The BetAware prediction server

BetAware is a web server for TransMembrane β-barrels detection and tooplogy prediction. Both prediction steps are based on advanced machine-learning methods.

Detection of β-barrels

TransMembrane β-barrels (TMBBs) are extremely important proteins that play key roles in several cell functions. They cross the lipid bilayer with β-barrels structures. TMBBs are presently found in the outer membranes of Gram-negative bacteria or in the membranes of mitochondria and chloroplasts.
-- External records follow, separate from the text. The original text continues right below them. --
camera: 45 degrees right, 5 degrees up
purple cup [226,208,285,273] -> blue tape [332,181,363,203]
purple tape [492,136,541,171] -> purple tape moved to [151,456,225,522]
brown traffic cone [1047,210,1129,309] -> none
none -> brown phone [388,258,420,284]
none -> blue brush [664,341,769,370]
The loop exposure outside the cell membranes makes TMBBs important targets for vaccine or drug therapies. In genomes, they are not highly represented and are difficult to identify with experimental approaches. For these reasons several computational methods have been developed to discriminate them from other types of proteins. However, the best performing approaches have a high fraction of false positive predictions.
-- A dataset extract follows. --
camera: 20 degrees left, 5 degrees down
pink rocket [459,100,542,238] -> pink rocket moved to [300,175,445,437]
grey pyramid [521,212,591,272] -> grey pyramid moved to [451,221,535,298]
BetAware exploits a new machine learning approach based on N-to-1 Extreme Learning Machines[1] that significantly outperforms the previous methods achieving a Matthews correlation coefficient of 0.86, a probability of correct TMBB prediction of 1.0 and a sensitivity of 0.75.

Cross validation sets used to evaluate the performance of the method are available here

TMBB topology prediction

TMBB topology prediction is an important step of TMBB protein structure prediction. Indeed, topologcial information about membrane-spanning beta-strands, inner and outer loops can be used to build a first, coarse model of a target protein.
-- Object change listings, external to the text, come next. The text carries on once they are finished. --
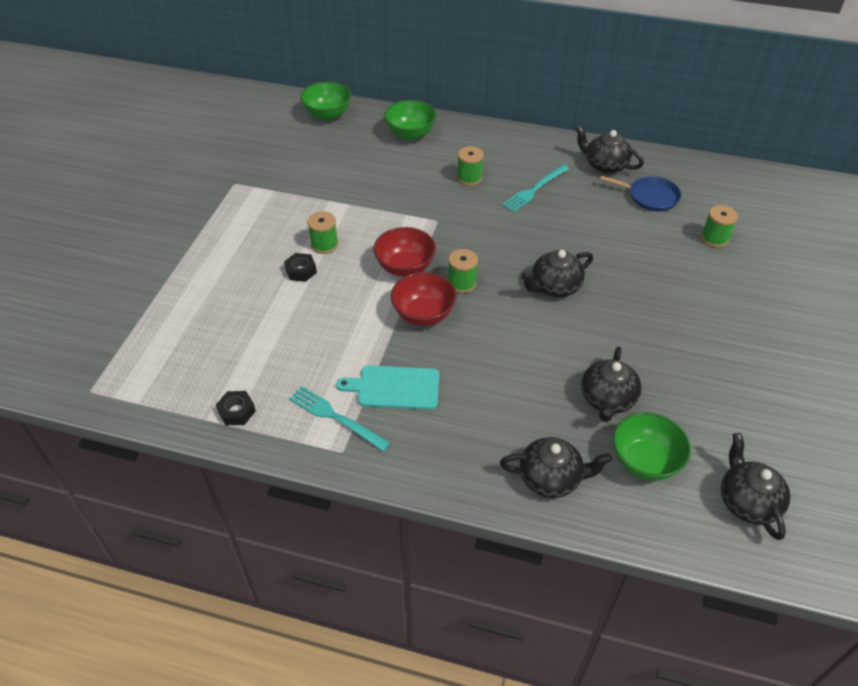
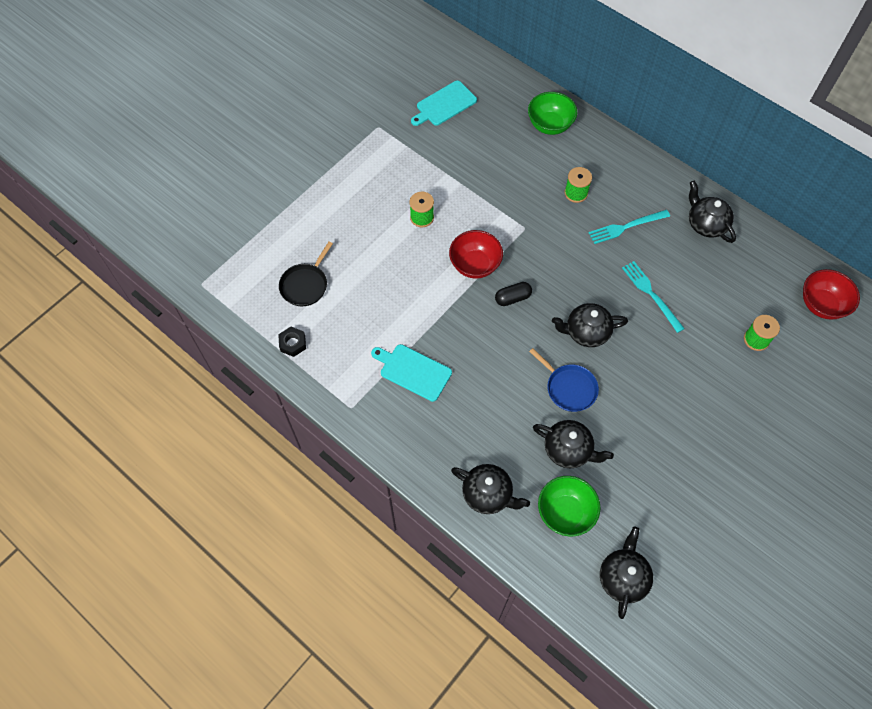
camera: 25 degrees right, 15 degrees up
black nut [284,253,317,282] -> none
turquoise fork [289,386,390,451] -> turquoise fork moved to [622,261,685,333]
green bowl [300,81,351,121] -> none
red bowl [391,272,456,326] -> red bowl moved to [803,269,860,320]
green spool [448,249,478,293] -> black capsule [495,282,532,306]
black teapot [581,346,641,422] -> black teapot turned 105 degrees counterclockwise [533,420,614,468]
blue pan [600,175,681,211] -> blue pan moved to [529,348,599,412]
none -> black pan [279,242,333,306]
none -> turquoise cutting board [411,81,477,126]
BetAware predicts TMBB topology using a probabilistic model based on Grammatical-Restrained Hidden Conditional Random Fields, a discriminative framework introduced to address sequence labelling tasks in Bioinformatics[2].

Topological model
Figure 1: The topological model used in BetAware.

The topological model adopted by BetAware is depicted in Figure 1 as a Finite-State Machine which model membrane-spanning β-strands, inner and outer loops by incorporating several β-barrel construction rules and experimental segment length distributions. The model was trained using high-resolution TMBB structures taken from the Protein Data Bank.

References

[1] Savojardo C., Fariselli P., Casadio R., "Improving the detection of transmembrane β-barrel chains with N-to-1 Extreme Learning Machines", Bioinformatics (2011) 27 (22): 3123-3128.

[2] Fariselli P., Savojardo C., Martelli P.L., Casadio R., "Grammatical-Restrained Hidden Conditional Random Fields for Bioinformatics Applications", Algorithms for Molecular Biology 2009, 4:13.